Thousands of years ago, a creature existed that didn't really seem to fit into any classification. Their body parts were a mish-mash of characteristics from different animals: legs of a skinny rhino, face like an antelope and a body like a humpless camel, a report from Gizmodo described.

"Paleontologists until modern days have been confused by these animals," lead investigator Michael Hofreiter of the University of Potsdam told Gizmodo. "Reconstructing a reliable sequence from these short DNA segments with only distant relatives, that's a challenge."

The team of researchers who took on the task were up to the challenge, though.

According to the report from Gizmodo, the scientists analyzed ancient DNA to finally identify this mysterious mammal. The group collected Macrauchenia patachonica from museums all around the world, eventually finding mitochondrial DNA on the bones and sequencing them to compare with existing species.
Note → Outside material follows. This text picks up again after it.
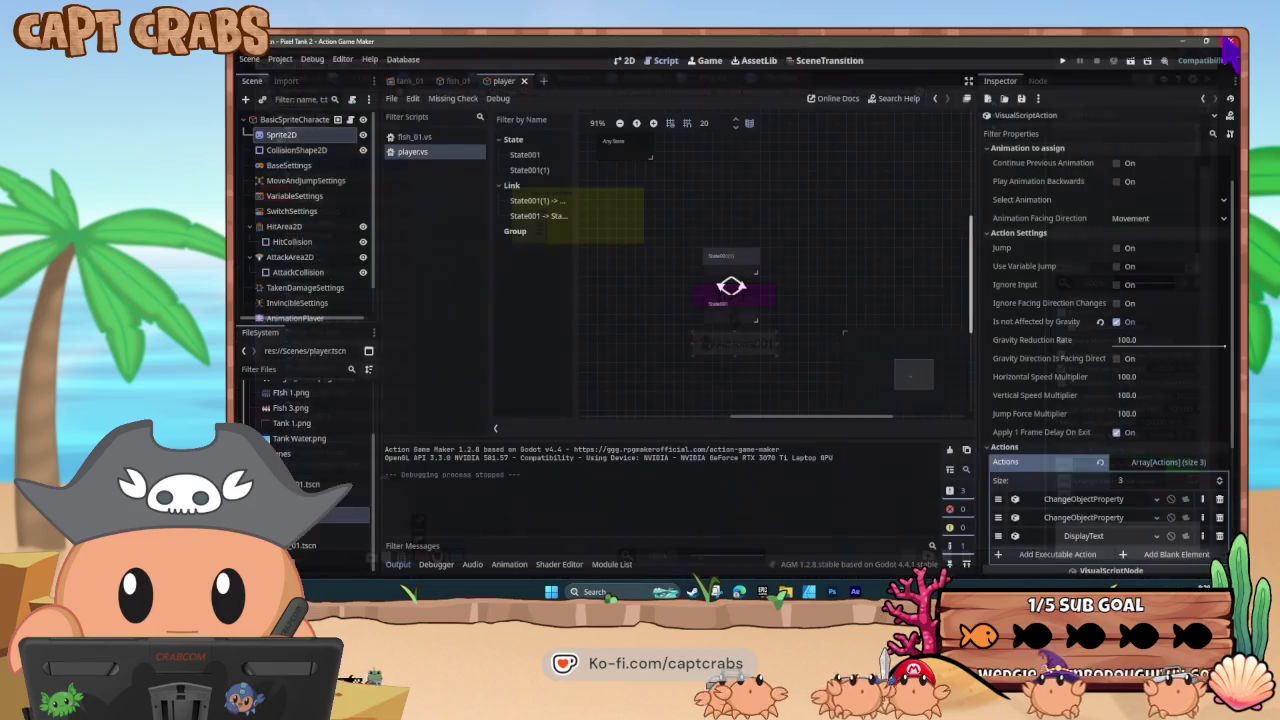
- Select State001(1), then the BasicSpriteCharacter root object to show its Grounded motion mode
{"action": "left_click", "coordinate": [736, 264]}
It turned out the M. patachonica lived in South America until their extinction about 10,000 years ago. The researchers revealed that the order genetically closest to this ancient creature is the one containing odd-toed ungulates that includes tapirs, rhinos and horses.

"It was a fairly bulky quadruped, probably not very fleet of foot," co-author Ross MacPhee of the American Museum of Natural History said in a report from CNN. "Its outstanding feature, however, was its nose. We have no soft tissue fossils, so we don't know whether the nose was developed into an actual trunk, like an elephant's, or was something more like a big fleshy appendage, resembling the tapir's proboscis. It would not have looked very much like anything alive today."

McPhee explained that it would be great to analyze nuclear DNA in the future, which can offer more information. However, there are more mitochondrial DNA in the cell compared to only a single copy of the nuclear.

The study was published in the journal Nature Communications.